I (that’s John Benson, by the way, newly arrived at the Shakespeare Centre as Collections Archivist) was recently asked to look into the history of the so-called ‘Shakespeare Window’ - the window that, until the mid 1990s, lived in the ‘birthroom’ of the place where he was born. The window has come to have a special significance in its own right. This is because a great many people autographed them, using a diamond ring! The names are many and include those as luminous as Walter Scott, Ellen Terry (who just signed ‘Ellen’), the great Scottish satirical writer, essayist, historian and teacher Thomas Carlyle and the equally great hymn writer Isaac Watts (who wrote, among many other hits, ‘When I Survey The Wondrous Cross’). In fact Watts seems to have been particularly enthusiastic and signed his name on several panes. Apparently many people also autographed the walls although the evidence has long since been painted over.

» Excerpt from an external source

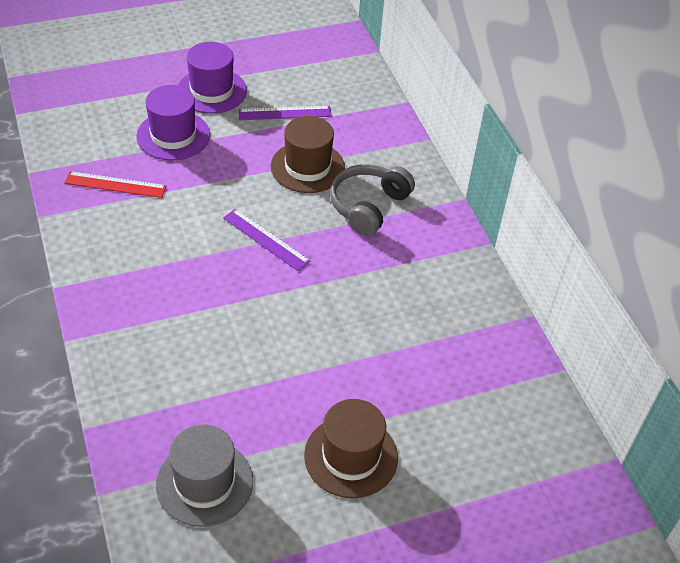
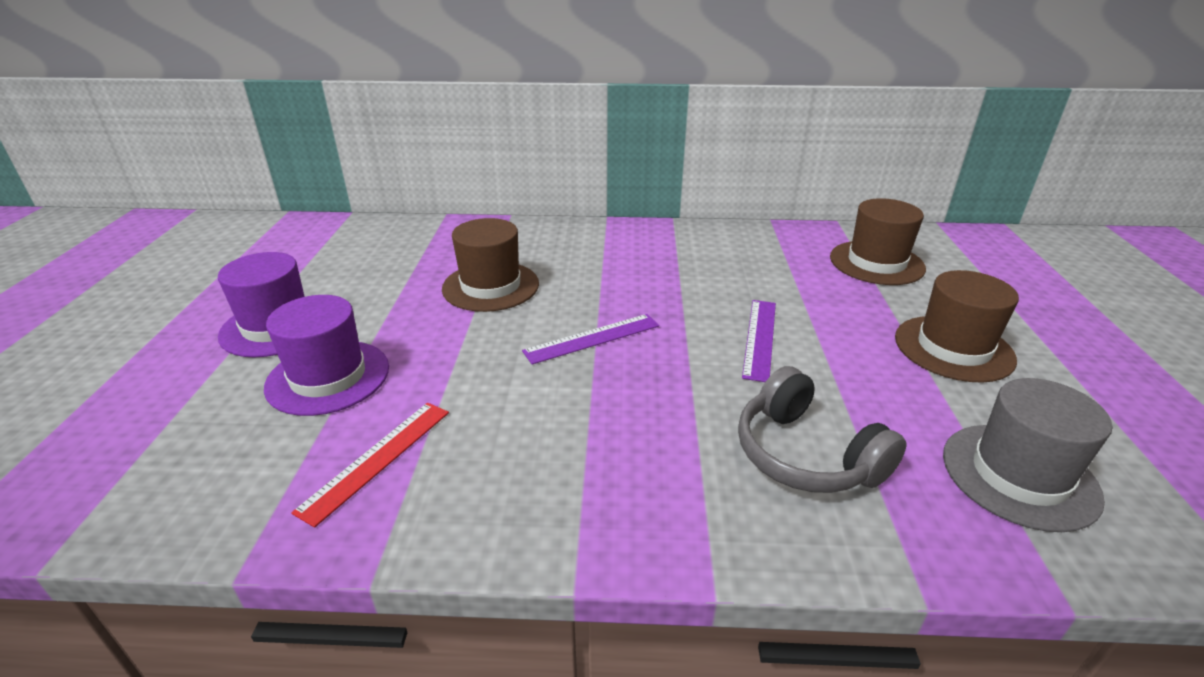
camera: 65 degrees left, 15 degrees down
(284, 113) = (383, 282): purple ruler -> purple ruler (759, 338)
(368, 206) = (582, 263): grey headphones -> grey headphones (805, 455)
(481, 403) = (876, 263): none -> brown hat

So how did this all begin? Did it start out as small acts of vandalism and turn into a tradition participated in by the great and the good? By the mid 19th century was a charge levied for the privilege? We just don’t know. Almost as intriguing as those names of famous writers are those of people of whom we know nothing, like ‘Little Jack Stubbs’ in 1816, who signed his name both on the inside and outside of the window (did he have to hang out of the window to do it?) and ‘W Armstrong’ who did the same thing no less than three times in 1815. One of the panes includes visitors from New York and Boston (I’m guessing that’s Massachusetts rather than Lincolnshire). The earliest date recorded on the window is 1806 and the latest is, er, 1967.

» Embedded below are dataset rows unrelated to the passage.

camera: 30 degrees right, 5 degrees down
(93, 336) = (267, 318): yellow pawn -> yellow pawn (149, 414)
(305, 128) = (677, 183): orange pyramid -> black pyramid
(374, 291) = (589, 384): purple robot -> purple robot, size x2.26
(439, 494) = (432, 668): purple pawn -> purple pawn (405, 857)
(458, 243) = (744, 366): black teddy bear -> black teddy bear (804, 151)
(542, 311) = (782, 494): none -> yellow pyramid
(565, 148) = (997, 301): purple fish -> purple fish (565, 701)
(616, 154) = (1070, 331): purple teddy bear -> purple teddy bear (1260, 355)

And what of the origins of the window itself? Again, we don’t know. It does, however, incorporate a so-called turnbuckle (the handle by which the window was opened) which can be dated from about 1800 and which was presumably contemporary with the window itself. By the 1990’s the window had become in serious need of restoration and in 1995 was removed from its frame and the process of professional conservation begun. This was completed the following year and the window then installed in the exhibition room in Shakespeare’s birthplace, where it can be seen today. What began as a window onto 19th century Henley Street now stands as a monument not only to Shakespeare but also to the pilgrimage of the many, both the famous and the ordinary, to the place of his birth.